# LED Dummy Load (Automotive)



## Southeast Power (Jan 18, 2009)

You might be better off asking in an automotive forum.


----------



## SnowOptix (Mar 25, 2010)

I can do that. I apologize, I just thought it might be worth a try here. Thank you anyway!


----------



## 480sparky (Sep 20, 2007)

Use Ohms law to calculate the resistance of the lamp, and substitute a resistor of roughly that number.


----------



## RIVETER (Sep 26, 2009)

480sparky said:


> Use Ohms law to calculate the resistance of the lamp, and substitute a resistor of roughly that number.

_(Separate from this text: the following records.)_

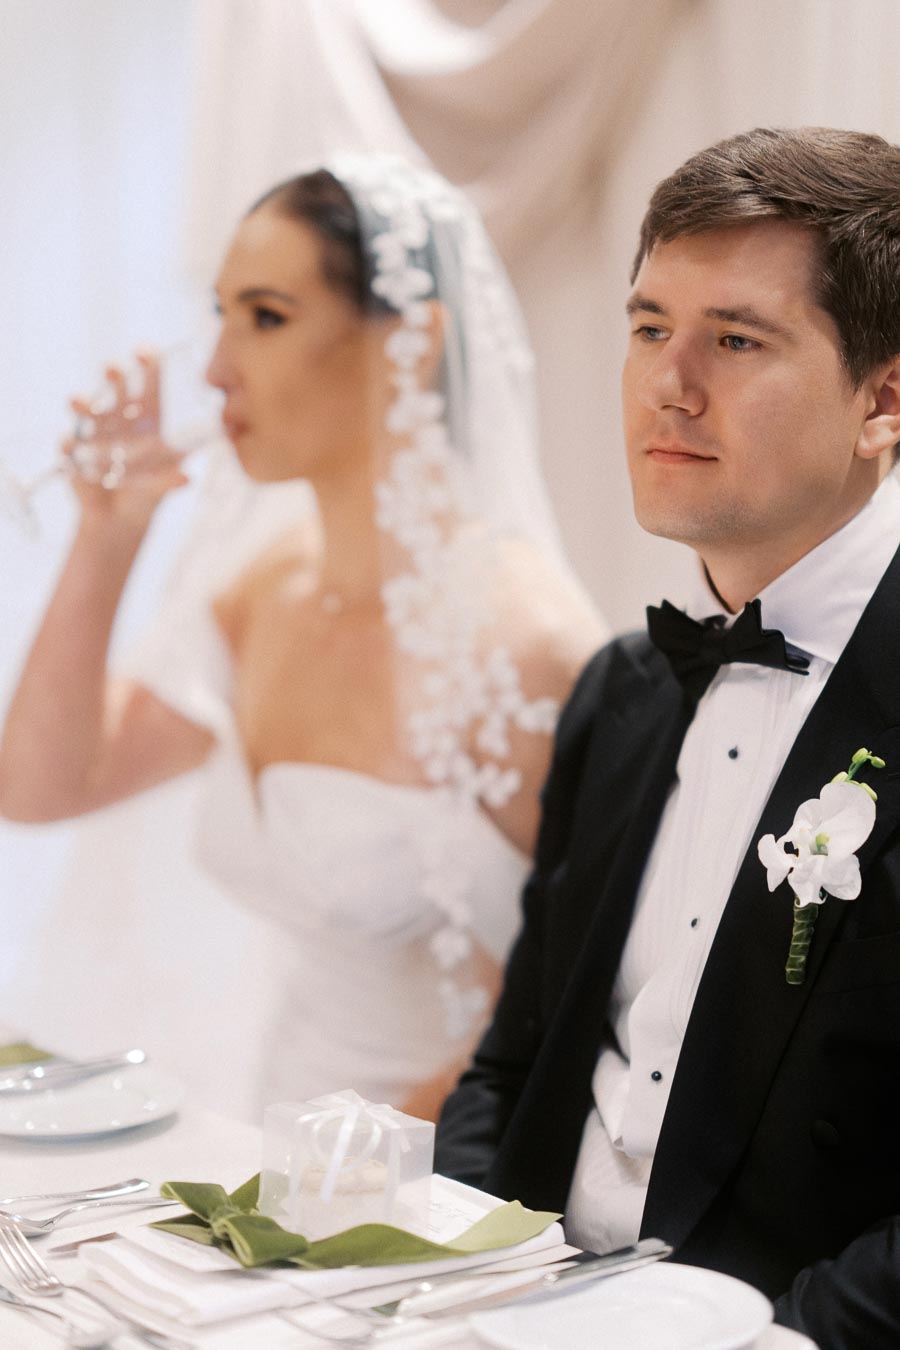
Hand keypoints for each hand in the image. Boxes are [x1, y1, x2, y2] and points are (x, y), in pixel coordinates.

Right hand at [66, 351, 187, 525]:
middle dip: (113, 375)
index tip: (147, 355)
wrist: (121, 518)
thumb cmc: (149, 490)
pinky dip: (69, 444)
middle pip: (116, 387)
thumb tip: (186, 479)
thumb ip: (170, 480)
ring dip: (82, 404)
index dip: (149, 365)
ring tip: (78, 402)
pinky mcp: (74, 451)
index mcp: (149, 416)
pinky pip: (69, 444)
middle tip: (113, 369)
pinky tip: (71, 446)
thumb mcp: (162, 486)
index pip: (150, 382)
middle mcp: (120, 417)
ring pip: (86, 409)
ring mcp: (95, 431)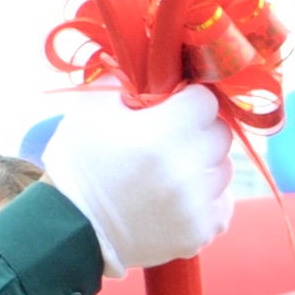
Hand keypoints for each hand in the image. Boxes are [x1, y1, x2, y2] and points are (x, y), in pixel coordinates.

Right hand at [37, 87, 237, 275]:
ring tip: (170, 173)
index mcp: (162, 135)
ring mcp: (196, 206)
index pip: (206, 101)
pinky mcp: (199, 232)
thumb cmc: (78, 165)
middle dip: (198, 131)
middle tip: (171, 140)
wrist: (71, 231)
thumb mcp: (89, 110)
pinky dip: (206, 200)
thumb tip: (147, 61)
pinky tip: (177, 199)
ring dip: (204, 166)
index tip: (172, 108)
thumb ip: (123, 78)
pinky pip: (222, 205)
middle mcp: (186, 171)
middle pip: (220, 134)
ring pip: (224, 170)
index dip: (188, 100)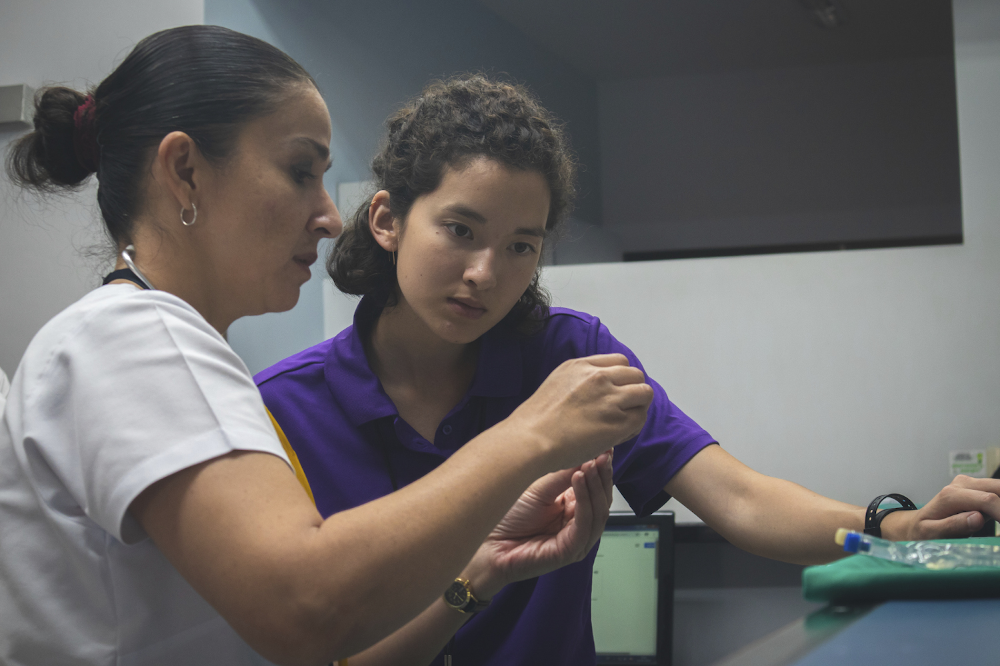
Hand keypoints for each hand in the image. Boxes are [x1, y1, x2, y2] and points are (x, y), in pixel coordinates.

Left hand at [463, 450, 614, 597]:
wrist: (486, 543)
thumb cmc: (506, 517)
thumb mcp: (539, 487)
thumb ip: (564, 474)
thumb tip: (589, 452)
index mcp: (572, 506)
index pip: (596, 487)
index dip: (602, 467)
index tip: (606, 447)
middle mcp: (578, 523)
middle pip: (602, 499)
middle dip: (603, 475)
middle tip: (602, 454)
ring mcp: (576, 539)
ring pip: (598, 512)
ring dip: (595, 486)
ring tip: (589, 464)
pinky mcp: (570, 551)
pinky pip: (585, 524)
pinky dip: (585, 501)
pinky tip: (579, 480)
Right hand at [509, 354, 652, 470]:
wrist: (531, 439)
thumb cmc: (537, 419)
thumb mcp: (557, 382)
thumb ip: (580, 379)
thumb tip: (597, 388)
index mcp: (582, 366)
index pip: (620, 362)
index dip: (621, 379)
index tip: (614, 392)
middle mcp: (599, 378)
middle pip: (636, 375)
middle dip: (633, 391)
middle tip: (621, 408)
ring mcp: (610, 399)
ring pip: (645, 394)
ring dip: (637, 407)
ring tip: (622, 422)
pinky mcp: (617, 423)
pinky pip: (640, 418)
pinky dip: (633, 427)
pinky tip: (618, 435)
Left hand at [883, 475, 999, 539]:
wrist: (917, 523)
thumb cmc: (923, 530)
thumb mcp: (932, 533)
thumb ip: (953, 526)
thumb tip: (977, 518)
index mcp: (951, 495)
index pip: (988, 500)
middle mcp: (961, 484)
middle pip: (998, 488)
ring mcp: (970, 484)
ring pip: (999, 488)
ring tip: (999, 524)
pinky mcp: (976, 489)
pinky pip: (996, 492)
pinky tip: (996, 518)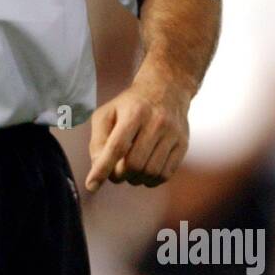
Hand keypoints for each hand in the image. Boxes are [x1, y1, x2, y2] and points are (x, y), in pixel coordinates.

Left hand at [85, 70, 190, 193]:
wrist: (167, 88)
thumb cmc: (130, 105)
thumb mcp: (107, 113)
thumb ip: (98, 140)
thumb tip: (98, 167)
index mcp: (134, 112)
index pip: (116, 147)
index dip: (103, 168)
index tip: (91, 185)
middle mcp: (156, 122)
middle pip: (134, 163)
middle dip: (119, 175)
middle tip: (115, 171)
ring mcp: (172, 134)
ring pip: (150, 172)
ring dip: (135, 179)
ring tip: (130, 169)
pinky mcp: (183, 144)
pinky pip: (165, 175)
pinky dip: (150, 180)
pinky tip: (144, 171)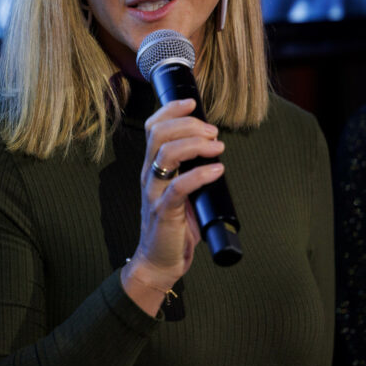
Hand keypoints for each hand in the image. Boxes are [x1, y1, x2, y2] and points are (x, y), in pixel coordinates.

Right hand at [120, 98, 224, 314]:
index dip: (170, 110)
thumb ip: (189, 169)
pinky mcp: (164, 212)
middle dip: (188, 125)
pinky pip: (179, 187)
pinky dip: (200, 174)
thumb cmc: (173, 226)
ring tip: (217, 146)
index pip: (152, 127)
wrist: (159, 262)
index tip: (191, 103)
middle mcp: (148, 175)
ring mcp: (154, 192)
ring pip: (166, 154)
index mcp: (152, 166)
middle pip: (159, 134)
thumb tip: (213, 146)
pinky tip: (217, 170)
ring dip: (194, 144)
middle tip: (213, 131)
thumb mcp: (180, 190)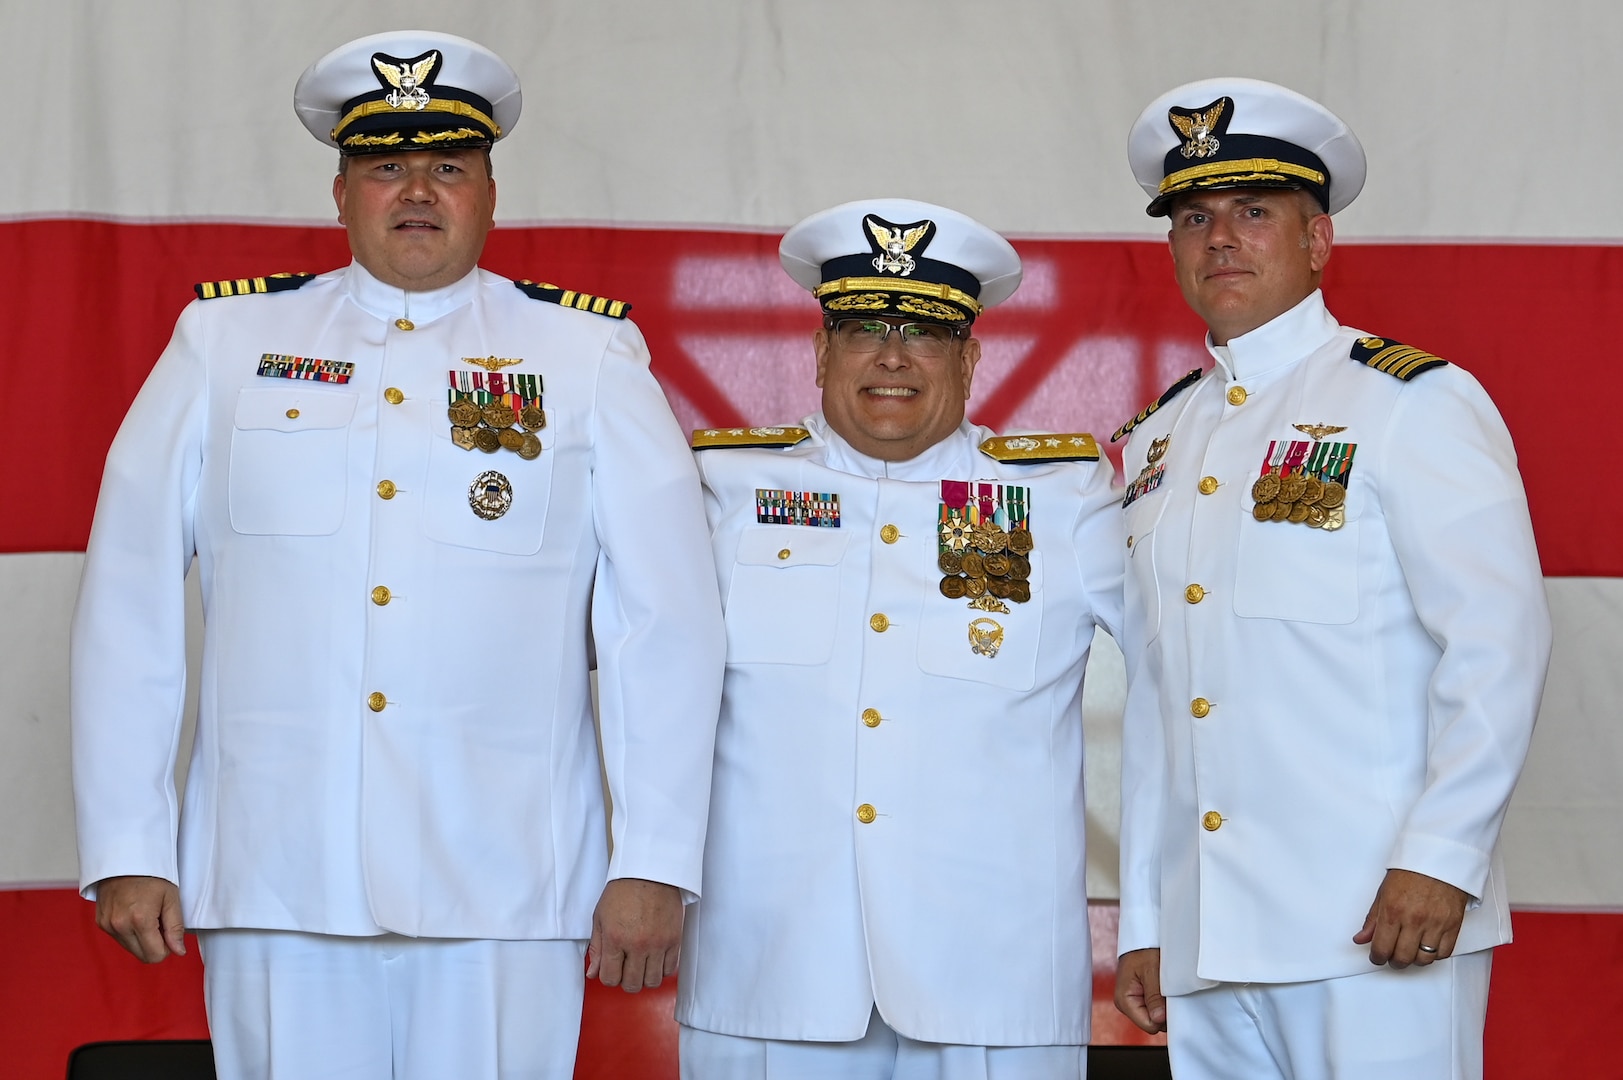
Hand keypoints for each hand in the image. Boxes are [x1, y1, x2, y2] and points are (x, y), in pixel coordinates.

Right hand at [94, 875, 185, 962]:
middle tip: (160, 921)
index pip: (155, 956)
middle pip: (142, 955)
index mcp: (140, 920)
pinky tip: (135, 913)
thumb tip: (179, 952)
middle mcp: (120, 926)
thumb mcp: (171, 898)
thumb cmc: (152, 875)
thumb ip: (176, 927)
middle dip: (155, 944)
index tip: (169, 932)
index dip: (167, 948)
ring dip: (142, 938)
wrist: (126, 858)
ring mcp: (107, 925)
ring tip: (147, 914)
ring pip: (130, 948)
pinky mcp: (101, 922)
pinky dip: (129, 932)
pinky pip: (119, 939)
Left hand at [586, 878, 683, 991]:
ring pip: (653, 981)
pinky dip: (662, 969)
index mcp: (615, 939)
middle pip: (632, 984)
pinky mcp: (674, 939)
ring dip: (645, 978)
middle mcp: (637, 944)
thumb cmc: (623, 891)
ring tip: (642, 965)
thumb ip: (597, 948)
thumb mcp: (600, 917)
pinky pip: (670, 969)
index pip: (610, 978)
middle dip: (626, 981)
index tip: (612, 970)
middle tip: (627, 969)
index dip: (609, 977)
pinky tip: (656, 960)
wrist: (649, 872)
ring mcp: (658, 943)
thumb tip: (593, 972)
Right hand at [1114, 948, 1166, 1032]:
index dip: (1164, 1016)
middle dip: (1165, 1011)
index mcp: (1124, 1001)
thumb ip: (1154, 997)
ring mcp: (1134, 1003)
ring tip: (1164, 987)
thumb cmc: (1143, 951)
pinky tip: (1163, 988)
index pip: (1150, 1025)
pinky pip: (1157, 1009)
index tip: (1170, 1001)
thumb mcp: (1150, 972)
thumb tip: (1159, 1019)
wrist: (1143, 939)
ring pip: (1157, 1017)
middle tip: (1168, 991)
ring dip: (1164, 1005)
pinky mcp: (1141, 1000)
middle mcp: (1127, 1005)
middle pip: (1154, 1023)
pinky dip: (1163, 1001)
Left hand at [1353, 868, 1468, 967]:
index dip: (1377, 957)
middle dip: (1394, 961)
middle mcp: (1414, 920)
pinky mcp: (1453, 925)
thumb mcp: (1383, 892)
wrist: (1438, 858)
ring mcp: (1435, 924)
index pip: (1382, 948)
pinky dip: (1434, 955)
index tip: (1377, 957)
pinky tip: (1427, 947)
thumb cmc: (1410, 872)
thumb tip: (1361, 938)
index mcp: (1393, 911)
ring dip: (1414, 960)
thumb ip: (1372, 919)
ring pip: (1424, 959)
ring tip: (1409, 952)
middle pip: (1403, 958)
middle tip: (1392, 957)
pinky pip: (1444, 953)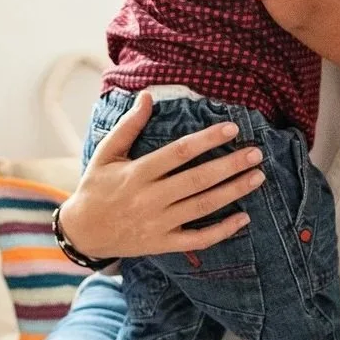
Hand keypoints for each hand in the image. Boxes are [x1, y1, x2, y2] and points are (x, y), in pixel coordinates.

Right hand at [57, 90, 267, 260]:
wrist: (83, 232)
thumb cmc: (96, 187)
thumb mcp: (106, 154)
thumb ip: (128, 126)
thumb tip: (147, 96)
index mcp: (137, 173)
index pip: (178, 152)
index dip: (207, 140)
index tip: (232, 128)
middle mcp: (150, 198)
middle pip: (197, 180)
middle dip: (230, 165)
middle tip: (256, 153)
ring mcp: (158, 223)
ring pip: (202, 207)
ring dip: (233, 192)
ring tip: (257, 177)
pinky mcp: (163, 243)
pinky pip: (197, 239)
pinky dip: (222, 231)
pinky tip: (244, 219)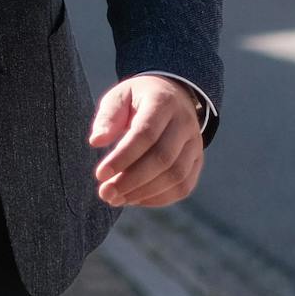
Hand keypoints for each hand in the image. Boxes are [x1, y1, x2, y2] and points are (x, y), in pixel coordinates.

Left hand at [88, 75, 204, 207]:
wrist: (171, 96)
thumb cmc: (138, 100)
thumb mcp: (119, 97)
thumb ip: (107, 117)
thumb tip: (96, 141)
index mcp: (163, 101)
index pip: (145, 133)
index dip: (123, 157)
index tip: (100, 174)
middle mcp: (185, 122)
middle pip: (162, 158)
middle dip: (131, 180)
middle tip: (105, 193)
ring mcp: (195, 143)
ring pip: (175, 176)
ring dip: (143, 192)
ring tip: (116, 198)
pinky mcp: (198, 161)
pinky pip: (183, 186)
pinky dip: (158, 198)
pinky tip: (135, 199)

I think he may be wondering if this OHM person is on the forum.:blink:


----------



## MDShunk (Jan 7, 2007)

RIVETER said:


> I think he may be wondering if this OHM person is on the forum.:blink:


He can use Marc's law instead, if he wants to. I cannot guarantee the adequacy of the resulting calculation, though. Marc's law includes things in the calculation like Pi and ice cream.


----------



## Electric_Light (Apr 6, 2010)

You could try using a brake lamp. Put the lamp where the light can't be seen, like inside the hood.


----------



## crosport (Apr 4, 2010)

Just make sure the resistors are capable of handling high wattage.If not they will get very hot.On my motorcycle I used 20w and they still get quite warm.


----------